··· Document segment ···

PAUL S. MARCHAND is an attorney who lives and works in Cathedral City, where he served two terms as a city councilmember.  As Cathedral City’s then-trustee on the board of the Coachella Valley Mosquito and Vector Control District, he recalls with pride that the Board conducted its regular meeting on the evening of September 11, 2001, refusing to be deterred by what had occurred that morning.

Sunday, May 1, 2011

THE MOMENT WE’VE BEEN WAITING FOR

It hath pleased Almighty God to grant to American arms a most signal victory; Osama bin Laden is dead.

God save the United States.

After almost ten years, Osama bin Laden is dead, and dead at American hands.

On one level, the killing of bin Laden does nothing more than fulfill a visceral back-of-the-lizard-part of the brain need for vengeance.

On another level, bin Laden’s liquidation has sent a message to both friend and foe alike that the American people is not one to leave pressing business unfinished.

On still another level, it has demonstrated that America has not lost the ability to undertake great and risky enterprises when the cause is just.

And the cause is just.


For Osama bin Laden was not merely a criminal; he was not merely an enemy of the United States, he was also an enemy of all of civilized humankind, irrespective of race, religion, ethnicity or political affiliation.

So, on this night when the news of bin Laden’s well-deserved death at the hands of the nation he worked so diligently to harm, we may be excused for a sense of thankfulness that we have won a great victory.

But we have won a battle.  Whether we have won the larger war against violent extremism remains an open question.

···

→ Objective
Reproduce the passage of the post on bin Laden's death word for word, from "On another level, bin" to "when the cause is just.".

··· Dataset excerpt ···

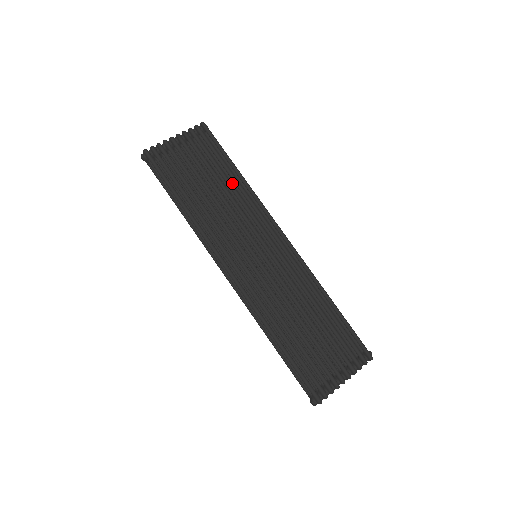
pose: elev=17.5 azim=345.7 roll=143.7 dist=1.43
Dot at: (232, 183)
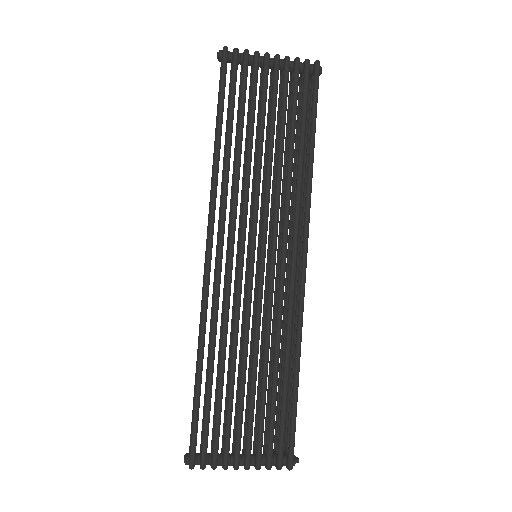
Dot at: (297, 155)
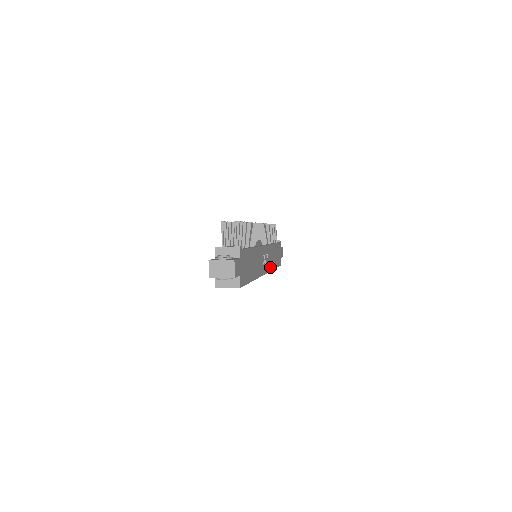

···

→ Complete answer
On another level, bin Laden’s liquidation has sent a message to both friend and foe alike that the American people is not one to leave pressing business unfinished.

On still another level, it has demonstrated that America has not lost the ability to undertake great and risky enterprises when the cause is just.